◆ Work instruction:
With the pictures omitted, print exactly the lines below, from the one containing "hfov_deg: 45.0" through the one containing "f_number: 7.1", and nothing else.

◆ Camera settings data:
[Start of Attachment]

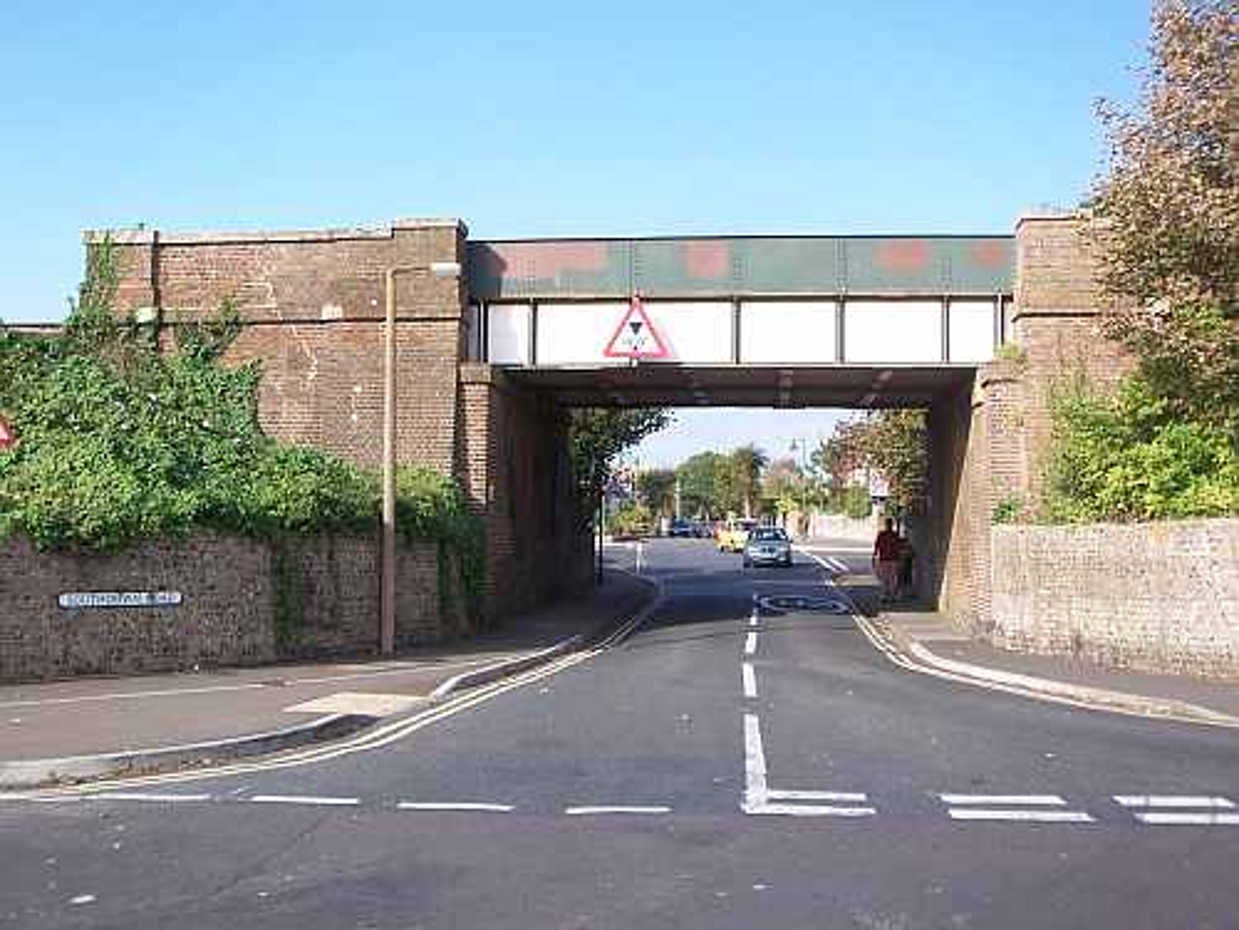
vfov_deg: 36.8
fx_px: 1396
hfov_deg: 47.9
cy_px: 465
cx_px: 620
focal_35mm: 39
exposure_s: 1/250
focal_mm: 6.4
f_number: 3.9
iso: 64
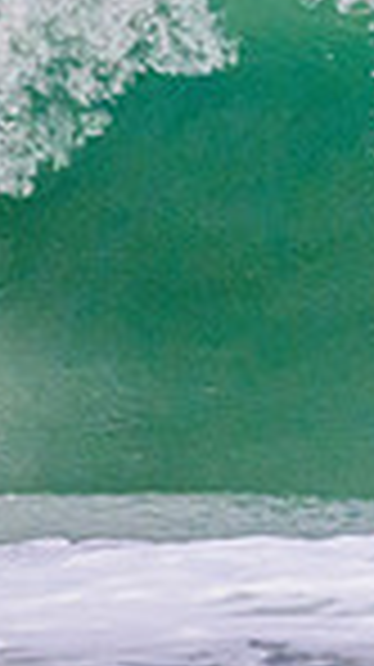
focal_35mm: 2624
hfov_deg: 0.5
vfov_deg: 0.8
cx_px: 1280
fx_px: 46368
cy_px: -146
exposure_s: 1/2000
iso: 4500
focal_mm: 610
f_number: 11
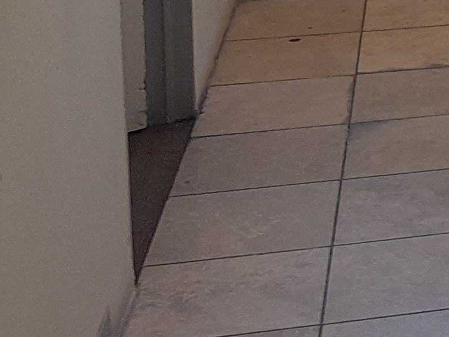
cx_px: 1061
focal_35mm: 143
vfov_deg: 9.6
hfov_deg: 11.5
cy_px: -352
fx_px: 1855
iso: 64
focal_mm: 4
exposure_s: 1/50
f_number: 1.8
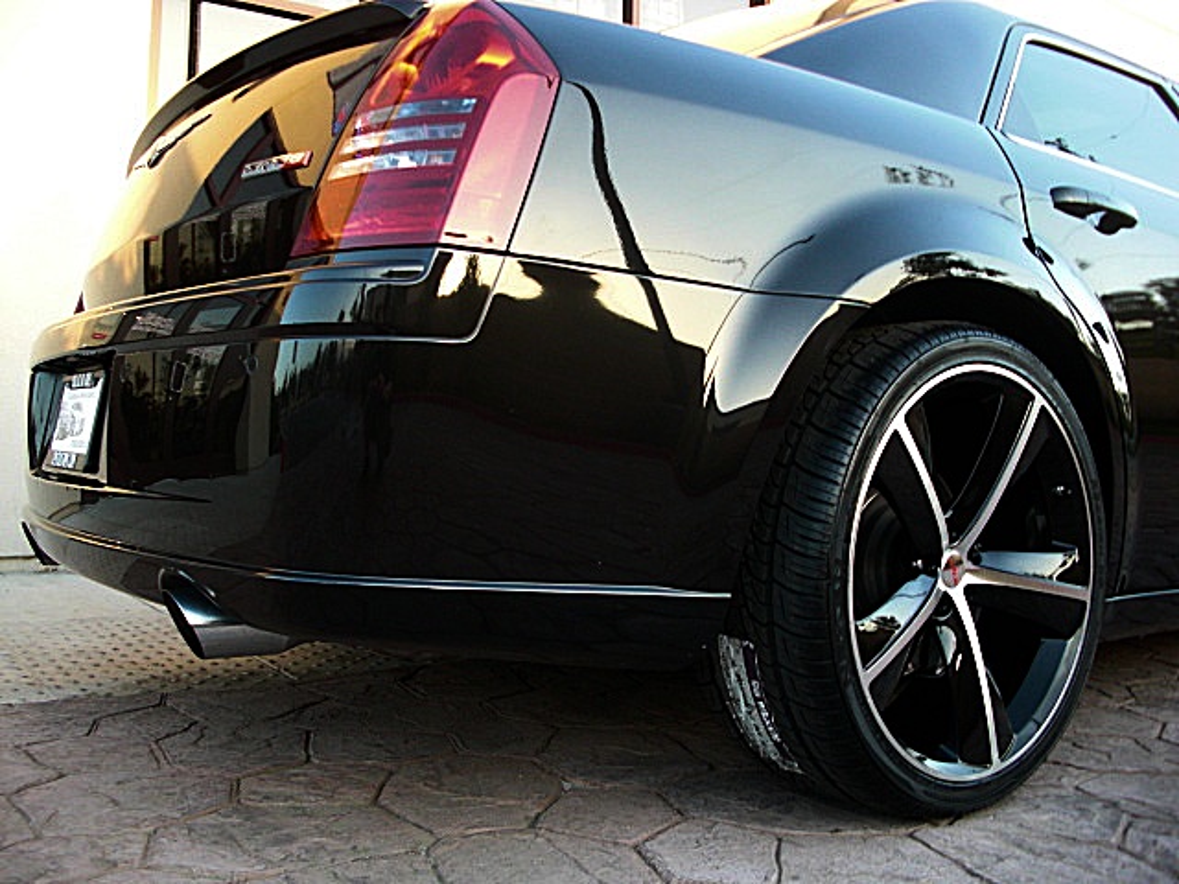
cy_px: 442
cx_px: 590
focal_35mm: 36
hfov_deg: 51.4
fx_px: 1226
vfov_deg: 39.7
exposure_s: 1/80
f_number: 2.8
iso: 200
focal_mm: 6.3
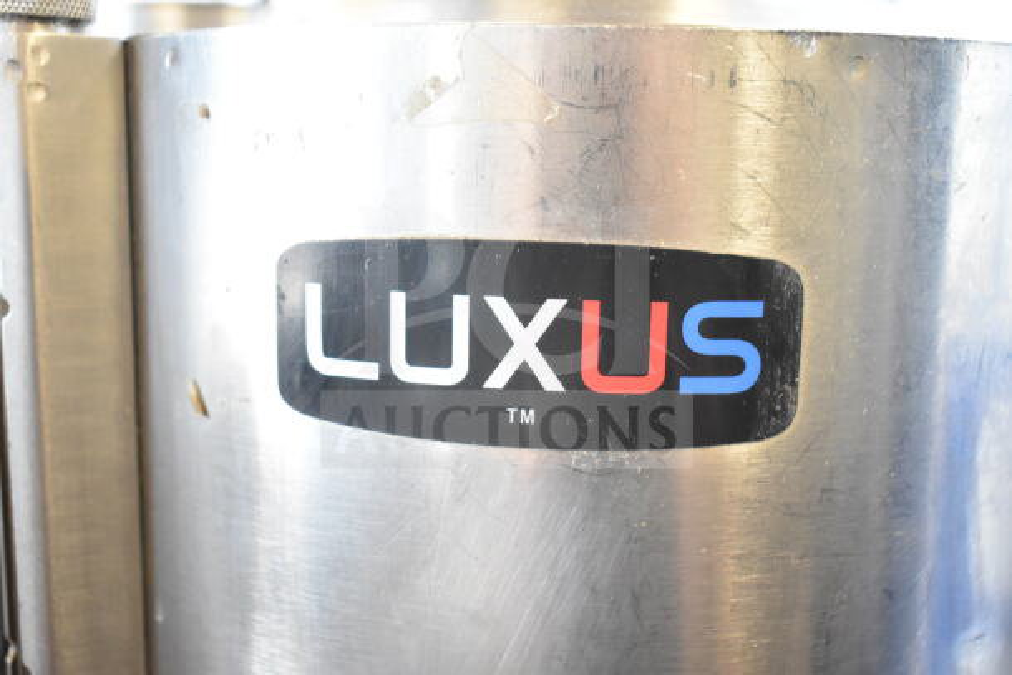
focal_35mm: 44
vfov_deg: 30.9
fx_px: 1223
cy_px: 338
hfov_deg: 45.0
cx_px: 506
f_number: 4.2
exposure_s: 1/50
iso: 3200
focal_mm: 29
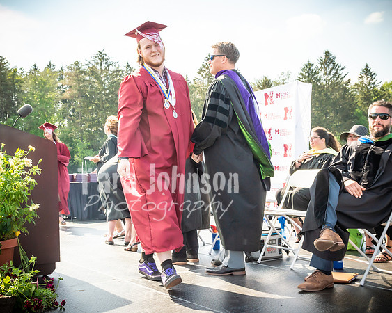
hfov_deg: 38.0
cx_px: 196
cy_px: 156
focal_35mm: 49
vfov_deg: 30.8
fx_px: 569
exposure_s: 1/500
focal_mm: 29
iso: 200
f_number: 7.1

[End of Attachment]
[Start of Attachment]

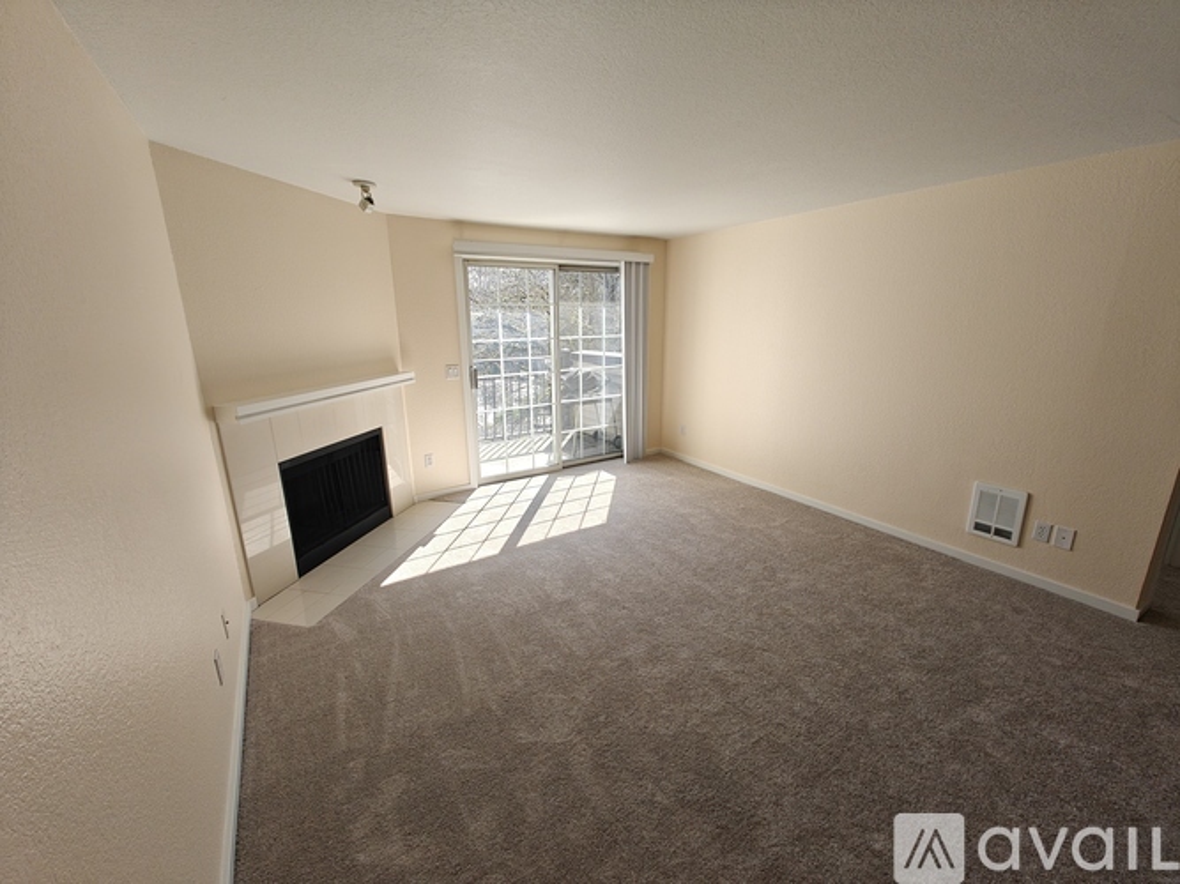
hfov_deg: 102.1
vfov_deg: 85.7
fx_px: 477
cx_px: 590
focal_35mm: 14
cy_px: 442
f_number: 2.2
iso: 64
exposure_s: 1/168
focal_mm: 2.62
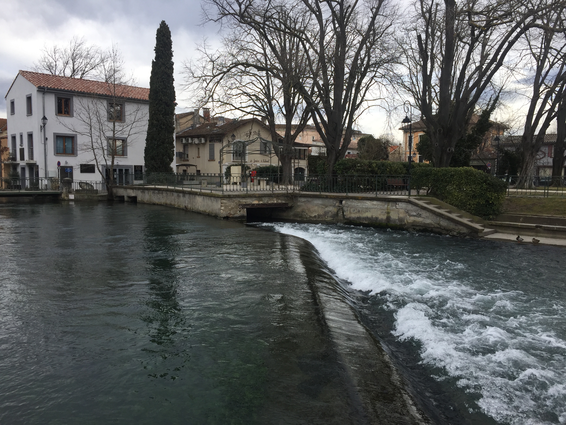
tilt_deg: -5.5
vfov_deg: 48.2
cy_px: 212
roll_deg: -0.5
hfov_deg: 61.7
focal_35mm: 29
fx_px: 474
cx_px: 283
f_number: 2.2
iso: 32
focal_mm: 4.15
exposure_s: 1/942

[End of Attachment]
[Start of Attachment]

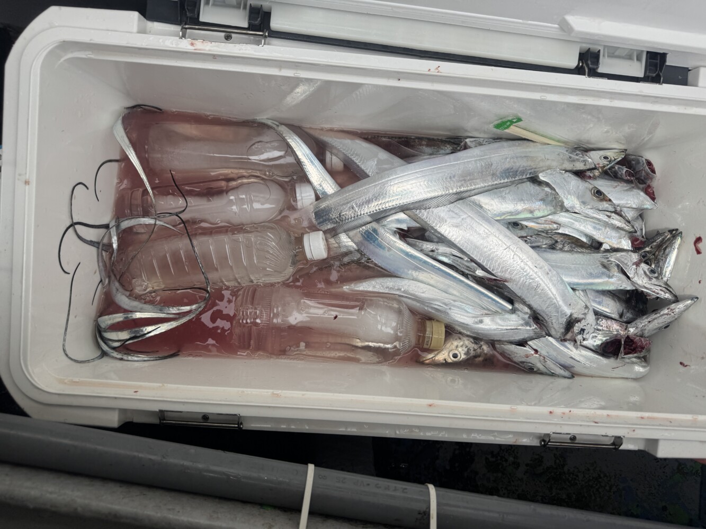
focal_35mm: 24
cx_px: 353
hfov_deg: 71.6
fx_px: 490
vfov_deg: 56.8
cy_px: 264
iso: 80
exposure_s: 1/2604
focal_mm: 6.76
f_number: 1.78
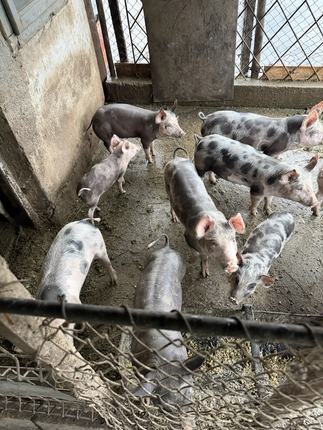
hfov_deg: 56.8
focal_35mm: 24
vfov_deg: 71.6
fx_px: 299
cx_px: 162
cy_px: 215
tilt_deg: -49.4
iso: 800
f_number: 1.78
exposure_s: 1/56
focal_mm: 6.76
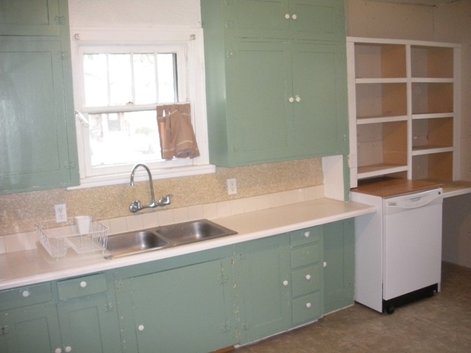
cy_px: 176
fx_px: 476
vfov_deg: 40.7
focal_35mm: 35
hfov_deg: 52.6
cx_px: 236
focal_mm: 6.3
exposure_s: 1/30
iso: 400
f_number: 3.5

[End of Attachment]

◆ Exercise result:
hfov_deg: 45.0
cx_px: 506
f_number: 4.2
exposure_s: 1/50
iso: 3200
focal_mm: 29
hfov_deg: 38.0
cx_px: 196
cy_px: 156
focal_35mm: 49
vfov_deg: 30.8
fx_px: 569
exposure_s: 1/500
focal_mm: 29
iso: 200
f_number: 7.1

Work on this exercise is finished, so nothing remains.